O objetivo das instituições é concluir a parte de testes até dezembro deste ano para que, até março de 2024, a população comece a participar ativamente. Contudo, há um ponto de atenção. Segundo o diretor Vilain, o Real Digital visa o pessoas jurídicas e, para pessoas físicas, é esperado que o mercado (fintechs, bancos e etc) desenvolvam seus produtos.

“Em um primeiro momento, o Real Digital provavelmente terá mais aplicabilidade para a pessoa jurídica. Não será utilizado em larga escala por pessoas físicas. O mercado ainda vai se desenvolver. O que estamos construindo é uma infraestrutura que permita a tokenização desses depósitos. E a partir daí, você abre um leque de oportunidades para outros produtos e serviços no sistema financeiro”, avaliou Vilain.

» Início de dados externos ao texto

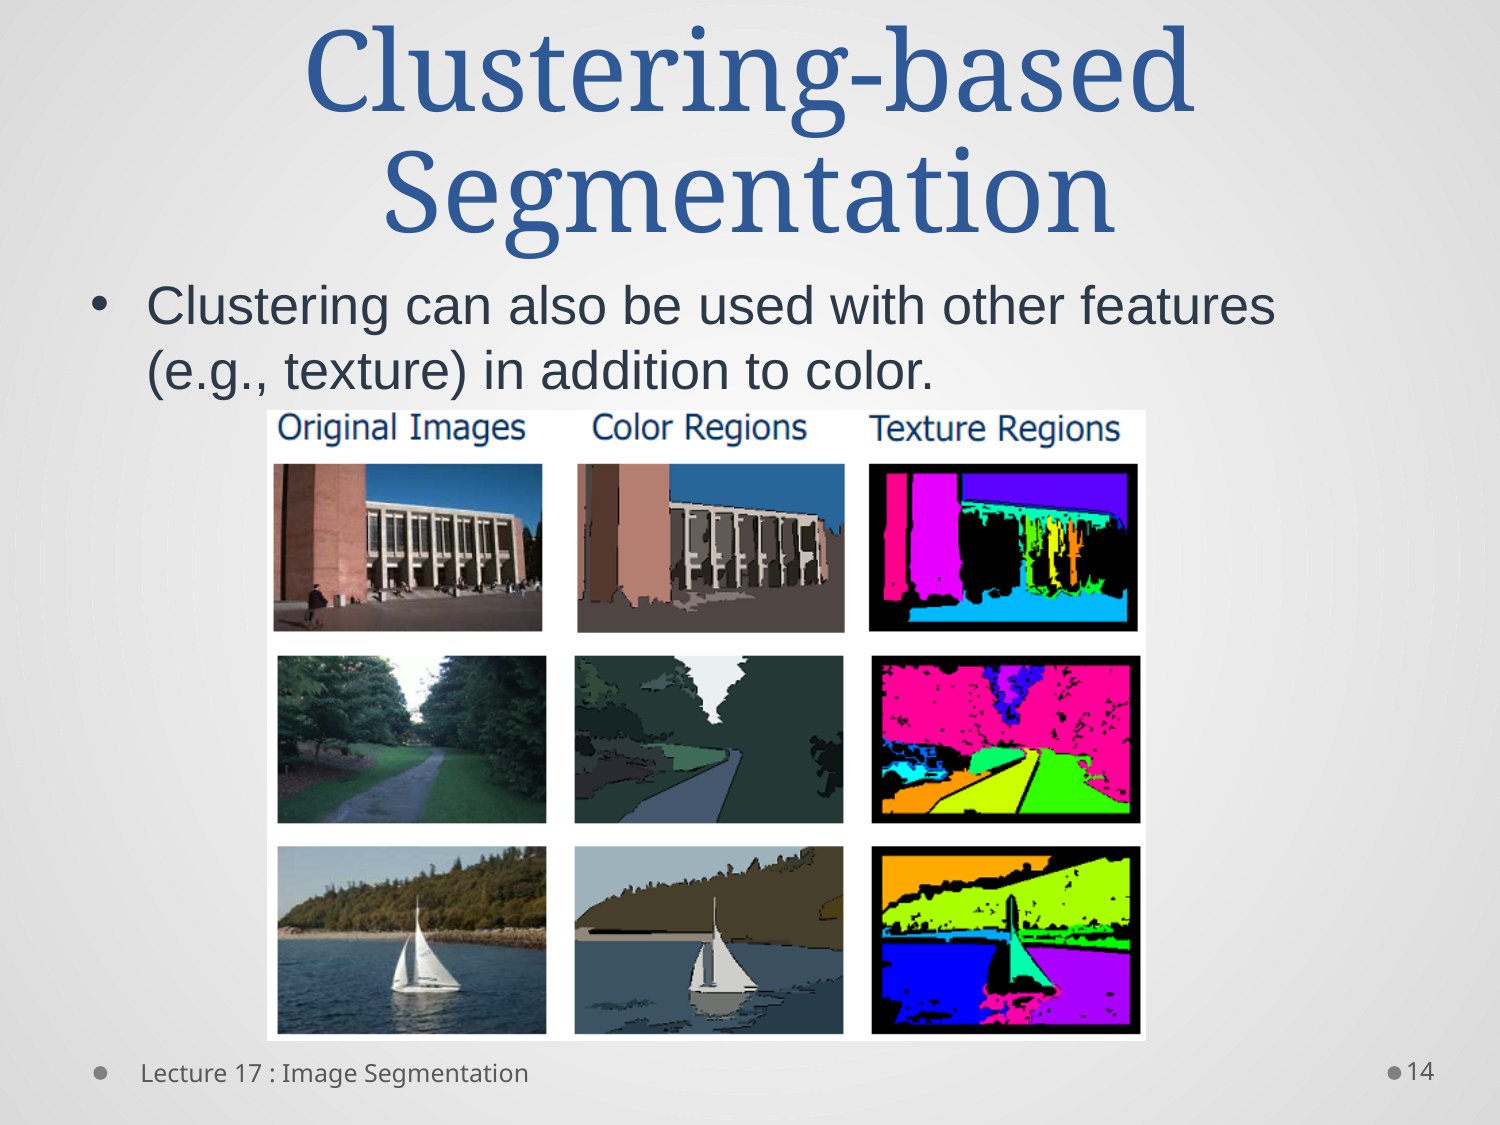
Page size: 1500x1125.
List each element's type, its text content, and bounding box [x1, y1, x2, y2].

picture [267, 410, 1146, 1042]
slide_number 14 [1401, 1042, 1494, 1103]
list Clustering can also be used with other features (e.g., texture) in addition to color. [74, 262, 1426, 1006]
title Clustering-based Segmentation [75, 0, 1425, 262]
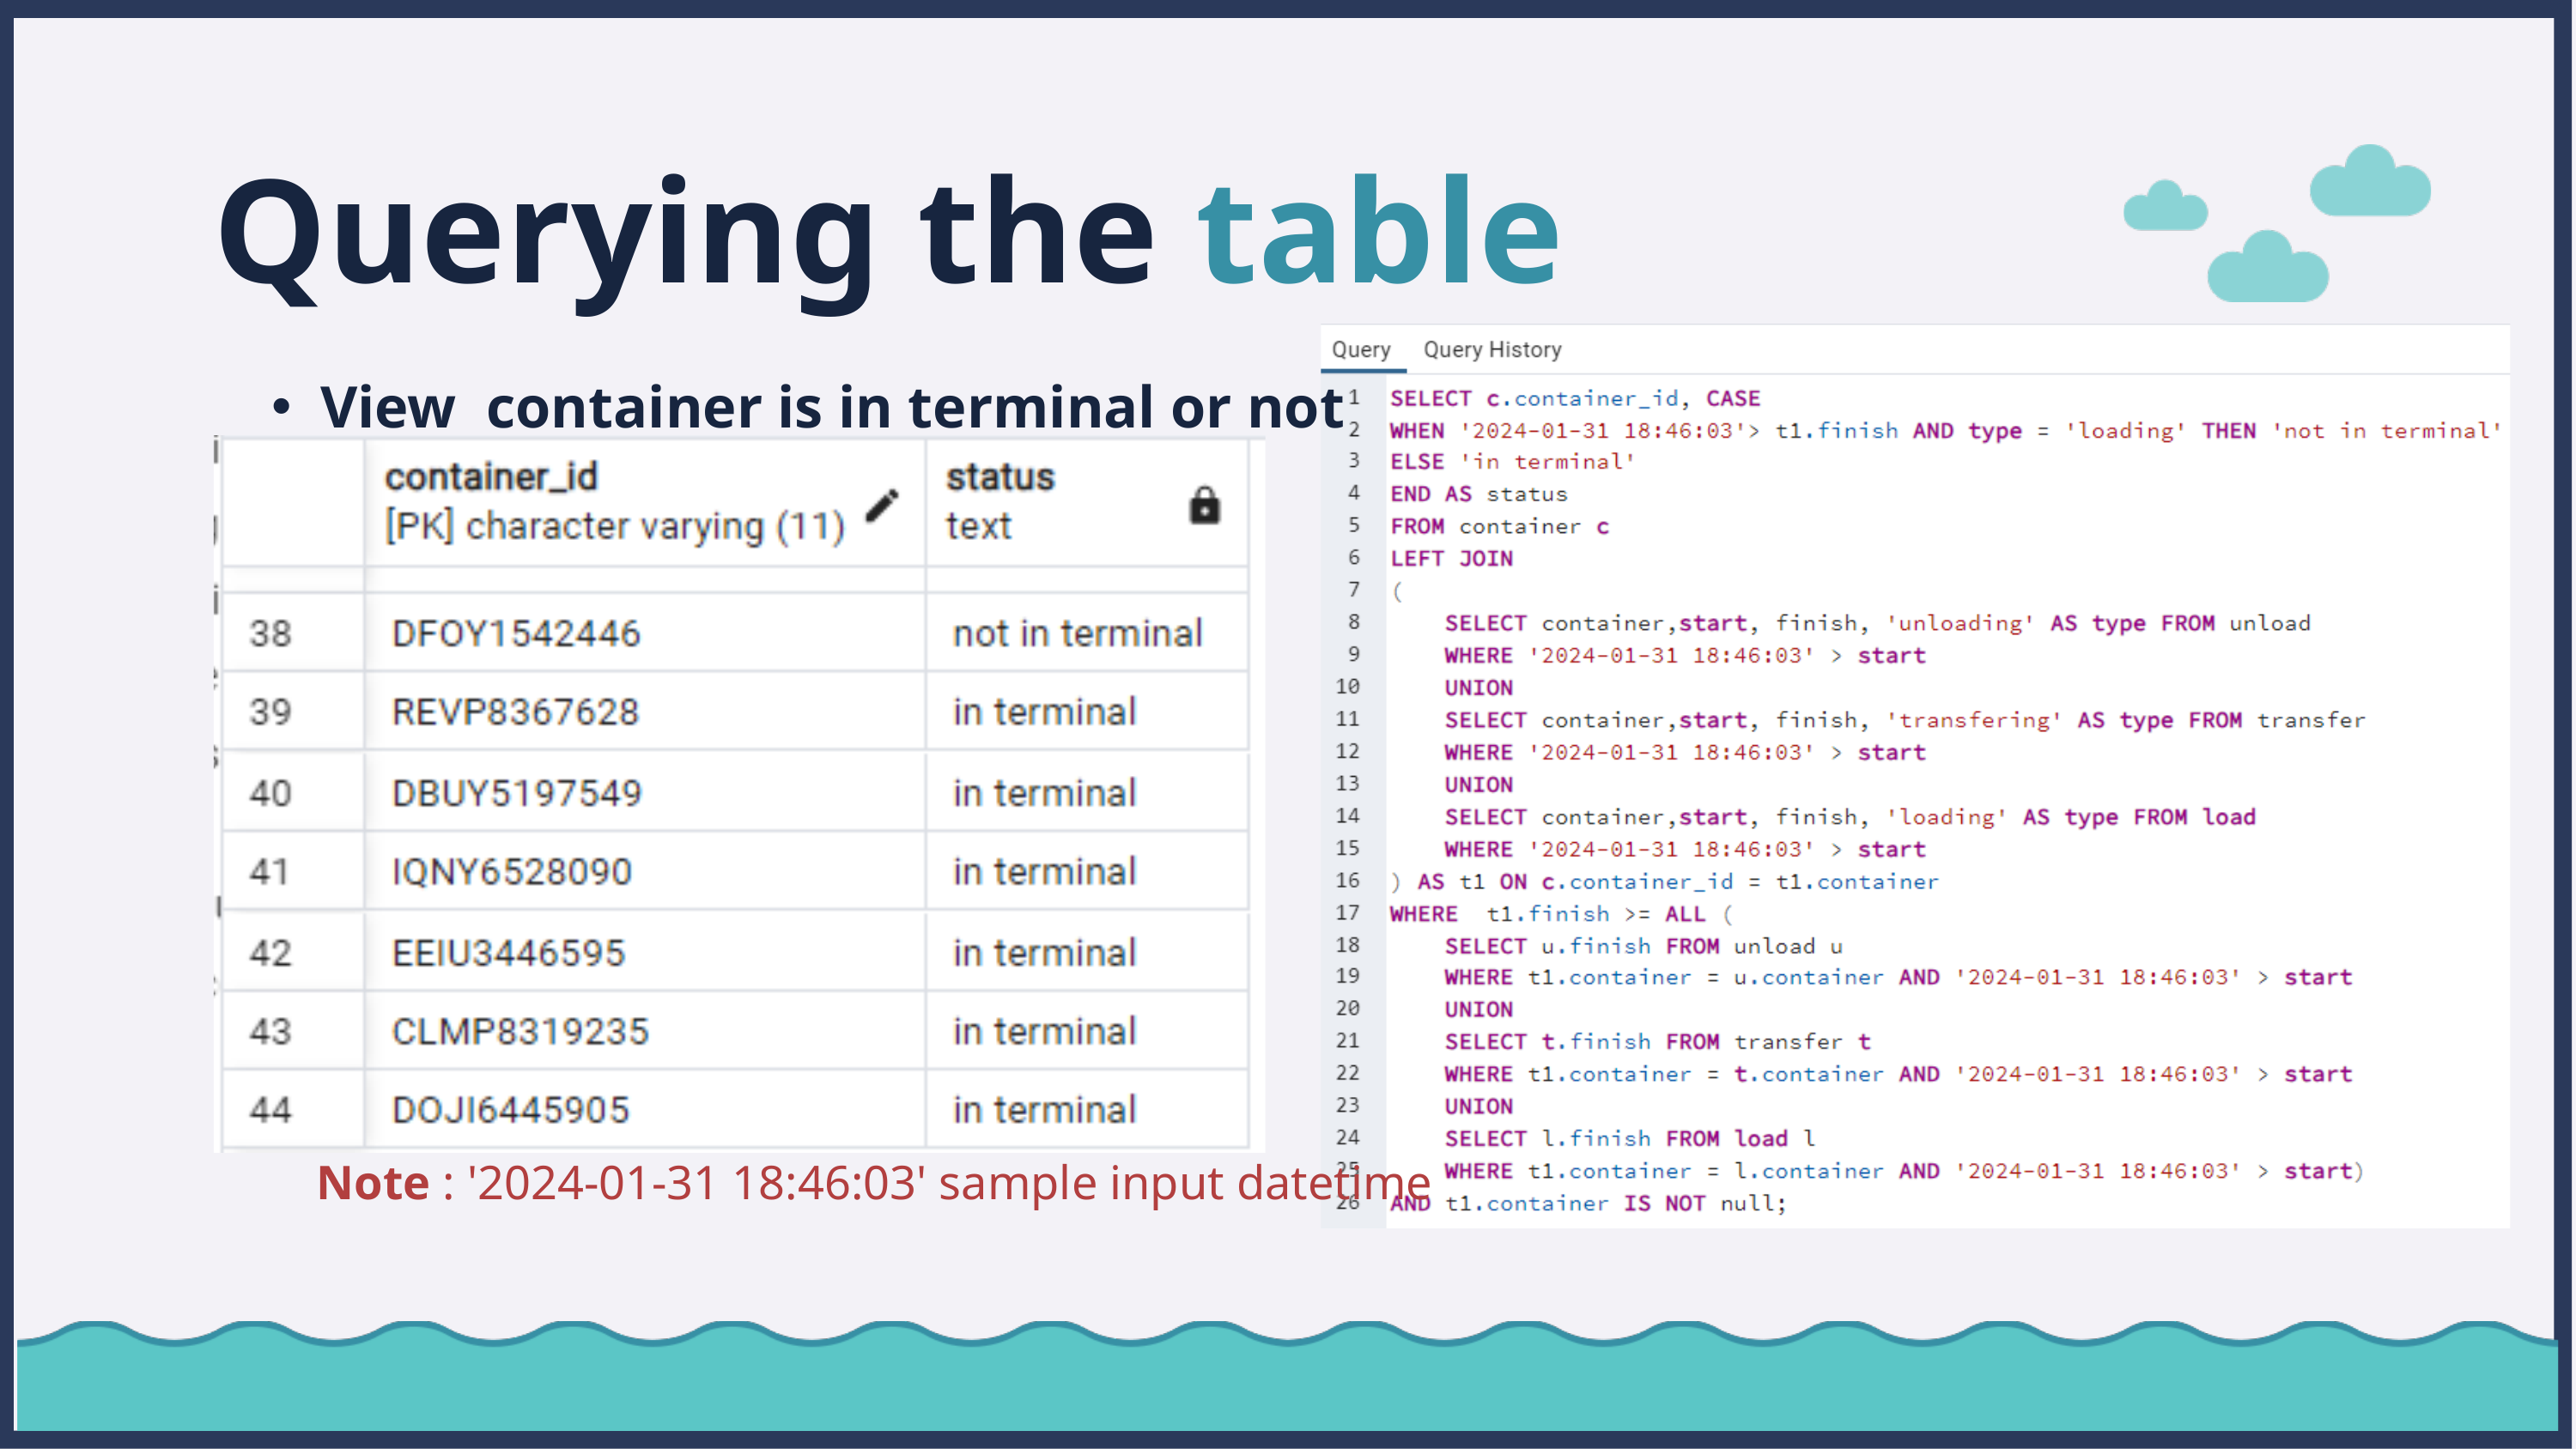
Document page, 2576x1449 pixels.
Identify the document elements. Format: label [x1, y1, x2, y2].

text_box [0, 0, 2573, 1449]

Para chegar ao acesso de pessoas físicas, o especialista em inovação Bruno Diniz explica que os bancos tradicionais entrarão em cena para criar seus próprios produtos. Com isso, o papel dos bancos ainda passará a existir, apesar de muitos “meios do caminho” poderem ser cortados.

“O Real Digital, como está sendo desenvolvido, vai ser utilizado em caráter de atacado. As instituições financeiras vão ter o Real Digital nos seus balanços e vão emitir o que a gente chama de stablecoin, que é uma moeda que vai ter como lastro o Real Digital. E é essa a moeda que os cidadãos vão poder utilizar no seu dia a dia. Porque, em outro cenário, caso o Banco Central emitisse uma moeda digital que o cidadão pudesse utilizar diretamente, ele poderia desintermediar totalmente os bancos, porque seria possível distribuir diretamente do Banco Central à população, que já poderia usar na outra ponta”, finalizou.